Industry Context: EV Demand Remains Resilient
India’s electric two-wheeler market has demonstrated strong resilience amid broader macroeconomic headwinds. The segment recorded over 10 lakh unit sales in FY24, underscoring the growing mainstream acceptance of EVs.
Ather’s performance aligns with this broader trend, as consumers increasingly prioritize sustainability, cost savings, and innovation. However, the sector continues to face challenges such as fluctuating subsidy policies and the need for greater infrastructure standardization.
Industry analysts note that Ather’s ability to sustain revenue growth while reducing losses reflects maturing unit economics and effective capital deployment, both of which are critical as the company eyes eventual profitability and potential public listing.
Outlook: Path to Profitability and Market Leadership
Ather Energy’s improving financial trajectory signals a potential turning point in its journey toward profitability. With a strong order book, product innovation pipeline, and deepening nationwide presence, the company is well-positioned to capitalize on India’s rapidly expanding EV ecosystem.

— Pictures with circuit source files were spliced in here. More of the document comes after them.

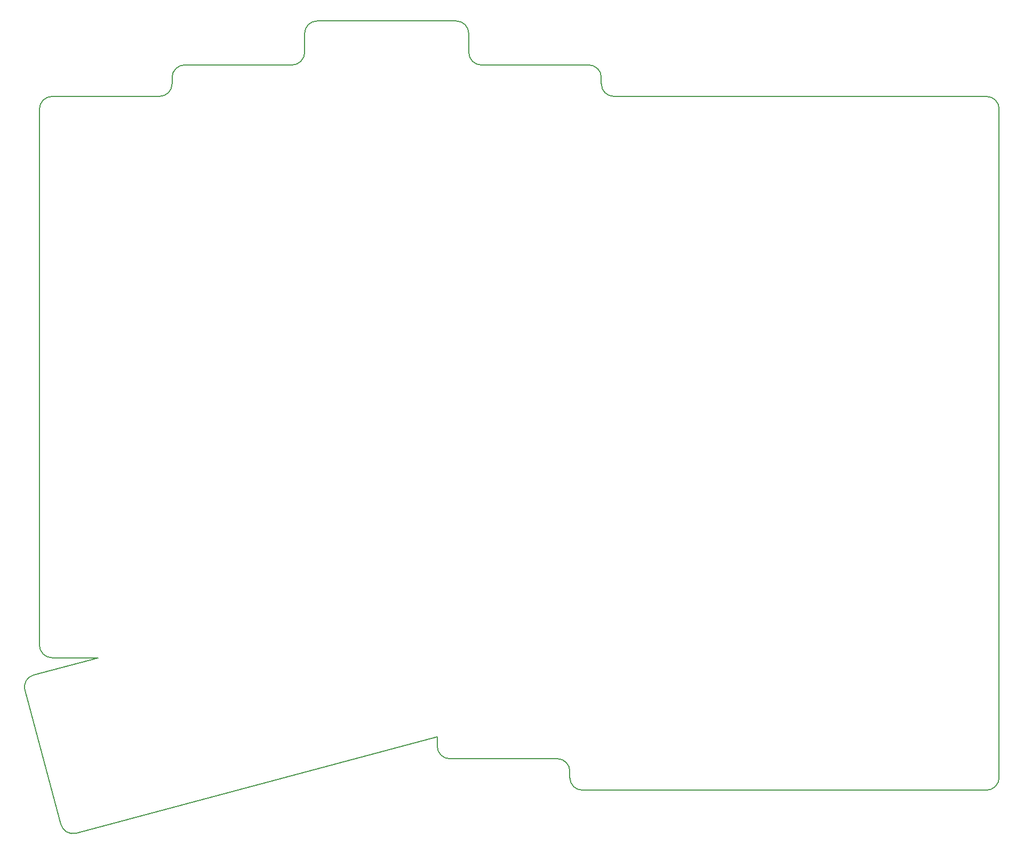
<source format=gbr>
%TF.GenerationSoftware,KiCad,Pcbnew,9.0.3-1.fc42*%
%TF.CreationDate,2025-08-09T15:11:44+02:00*%
%TF.ProjectId,right_traced,72696768-745f-4747-9261-6365642e6b69,v1.0.0*%
%TF.SameCoordinates,Original*%
%TF.FileFunction,Profile,NP*%
%FSLAX46Y46*%
G04 Gerber Fmt 4.6, Leading zero omitted, Abs format (unit mm)*
G04 Created by KiCad (PCBNEW 9.0.3-1.fc42) date 2025-08-09 15:11:44*
%MOMM*%
%LPD*%
G01*
G04 APERTURE LIST*
%TA.AperFunction,Profile*%
%ADD10C,0.150000*%
%TD*%
G04 APERTURE END LIST*
D10*
X242816786Y-219864664D02*
X300125000Y-204508974D01*
X258025000Y-99775000D02*
G75*
G02*
X260025000Y-97775000I2000000J0D01*
G01*
X234660336Y-197151786D02*
X240367296Y-218450450D01*
X277075000Y-97775000D02*
X260025000Y-97775000D01*
X321175000Y-210025000D02*
X321175000Y-211025000D01*
X323175000Y-213025000D02*
G75*
G02*
X321175000Y-211025000I0J2000000D01*
G01*
X279075000Y-95775000D02*
G75*
G02*
X277075000Y-97775000I-2000000J0D01*
G01*
X324175000Y-97775000D02*
X307125000Y-97775000D01*
X236975000Y-189975000D02*
X236975000Y-104775000D01*
X279075000Y-92775000D02*
G75*
G02*
X281075000Y-90775000I2000000J0D01*
G01*
X258025000Y-100775000D02*
G75*
G02*
X256025000Y-102775000I-2000000J0D01*
G01*
X302125000Y-208025000D02*
G75*
G02*
X300125000Y-206025000I0J2000000D01*
G01*
X326175000Y-100775000D02*
X326175000Y-99775000D01*
X236975000Y-104775000D02*
G75*
G02*
X238975000Y-102775000I2000000J0D01*
G01*
X238975000Y-191975000D02*
X246252957Y-191975000D01*
X300125000Y-206025000D02*
X300125000Y-204508974D01*
X258025000Y-99775000D02*
X258025000Y-100775000D01*
X307125000Y-97775000D02*
G75*
G02*
X305125000Y-95775000I0J2000000D01*
G01*
X238975000Y-191975000D02*
G75*
G02*
X236975000Y-189975000I0J2000000D01*
G01*
X256025000Y-102775000D02*
X238975000Y-102775000D01*
X324175000Y-97775000D02*
G75*
G02*
X326175000Y-99775000I0J-2000000D01*
G01*
X328175000Y-102775000D02*
X387325000Y-102775000D01*
X246252957Y-191975000D02*
X236074550Y-194702296D01*
X328175000Y-102775000D02*
G75*
G02*
X326175000Y-100775000I0J2000000D01*
G01*
X303125000Y-90775000D02*
G75*
G02*
X305125000Y-92775000I0J-2000000D01*
G01*
X389325000Y-211025000D02*
G75*
G02*
X387325000Y-213025000I-2000000J0D01*
G01*
X387325000Y-102775000D02*
G75*
G02*
X389325000Y-104775000I0J-2000000D01*
G01*
X389325000Y-211025000D02*
X389325000Y-104775000D01*
X234660336Y-197151786D02*
G75*
G02*
X236074533Y-194702231I1931864J517686D01*
G01*
X319175000Y-208025000D02*
G75*
G02*
X321175000Y-210025000I0J-2000000D01*
G01*
X279075000Y-92775000D02*
X279075000Y-95775000D01*
X302125000Y-208025000D02*
X319175000Y-208025000D01*
X242816786Y-219864664D02*
G75*
G02*
X240367231Y-218450467I-517686J1931864D01*
G01*
X305125000Y-95775000D02*
X305125000Y-92775000D01*
X303125000Y-90775000D02*
X281075000Y-90775000D01*
X323175000Y-213025000D02*
X387325000Y-213025000D01*
M02*

</source>
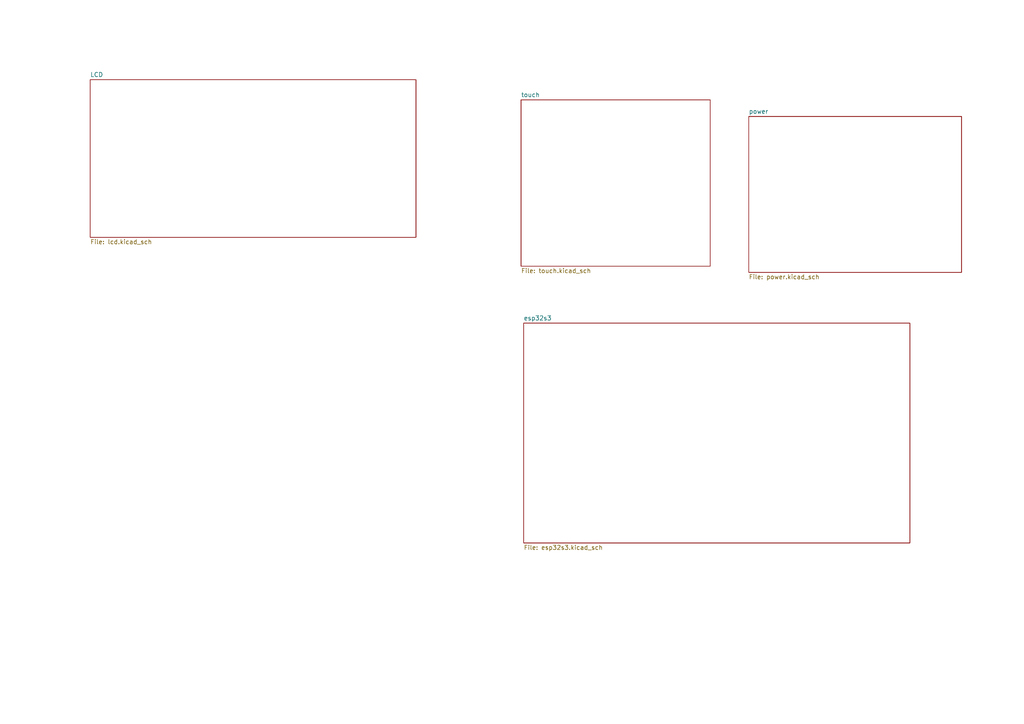
<source format=kicad_sch>
(kicad_sch (version 20230121) (generator eeschema)

  (uuid 0d7a5756-7551-4f56-b276-e8ef2bfb40c3)

  (paper "A4")

  (title_block
    (title "IoThermostat")
    (rev "1.0")
    (comment 1 "Placa para Cronotermostato y Desarrollo")
  )

  


  (sheet (at 151.892 93.726) (size 112.014 63.754) (fields_autoplaced)
    (stroke (width 0.1524) (type solid))
    (fill (color 0 0 0 0.0000))
    (uuid 1914e11e-2c35-44a6-9c82-7707d5f0d408)
    (property "Sheetname" "esp32s3" (at 151.892 93.0144 0)
      (effects (font (size 1.27 1.27)) (justify left bottom))
    )
    (property "Sheetfile" "esp32s3.kicad_sch" (at 151.892 158.0646 0)
      (effects (font (size 1.27 1.27)) (justify left top))
    )
    (instances
      (project "iotThermostatRgb"
        (path "/0d7a5756-7551-4f56-b276-e8ef2bfb40c3" (page "5"))
      )
    )
  )

  (sheet (at 151.13 28.956) (size 54.864 48.26) (fields_autoplaced)
    (stroke (width 0.1524) (type solid))
    (fill (color 0 0 0 0.0000))
    (uuid 1a4b130e-d12f-4f65-8f6c-60124ff7148c)
    (property "Sheetname" "touch" (at 151.13 28.2444 0)
      (effects (font (size 1.27 1.27)) (justify left bottom))
    )
    (property "Sheetfile" "touch.kicad_sch" (at 151.13 77.8006 0)
      (effects (font (size 1.27 1.27)) (justify left top))
    )
    (instances
      (project "iotThermostatRgb"
        (path "/0d7a5756-7551-4f56-b276-e8ef2bfb40c3" (page "3"))
      )
    )
  )

  (sheet (at 217.17 33.782) (size 61.722 45.212) (fields_autoplaced)
    (stroke (width 0.1524) (type solid))
    (fill (color 0 0 0 0.0000))
    (uuid a71dc6aa-be08-4688-ad89-bd7c5f3c7e2a)
    (property "Sheetname" "power" (at 217.17 33.0704 0)
      (effects (font (size 1.27 1.27)) (justify left bottom))
    )
    (property "Sheetfile" "power.kicad_sch" (at 217.17 79.5786 0)
      (effects (font (size 1.27 1.27)) (justify left top))
    )
    (instances
      (project "iotThermostatRgb"
        (path "/0d7a5756-7551-4f56-b276-e8ef2bfb40c3" (page "4"))
      )
    )
  )

  (sheet (at 26.162 23.114) (size 94.488 45.72) (fields_autoplaced)
    (stroke (width 0.1524) (type solid))
    (fill (color 0 0 0 0.0000))
    (uuid c704aa99-46b7-4697-928c-c31f139657f1)
    (property "Sheetname" "LCD" (at 26.162 22.4024 0)
      (effects (font (size 1.27 1.27)) (justify left bottom))
    )
    (property "Sheetfile" "lcd.kicad_sch" (at 26.162 69.4186 0)
      (effects (font (size 1.27 1.27)) (justify left top))
    )
    (instances
      (project "iotThermostatRgb"
        (path "/0d7a5756-7551-4f56-b276-e8ef2bfb40c3" (page "2"))
      )
    )
  )

  (sheet_instances
    (path "/" (page "1"))
  )
)

</source>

Going forward, Ather aims to diversify its product range to cater to different price segments and consumer preferences, while continuing to scale its manufacturing capacity to meet rising demand. The company’s strategic emphasis on localized production, digital integration, and customer experience enhancement will remain key to its growth strategy.
If current trends continue, Ather could soon transition from a high-growth startup to a profitable, mainstream EV manufacturer, reinforcing India’s credentials as a global hub for electric mobility innovation.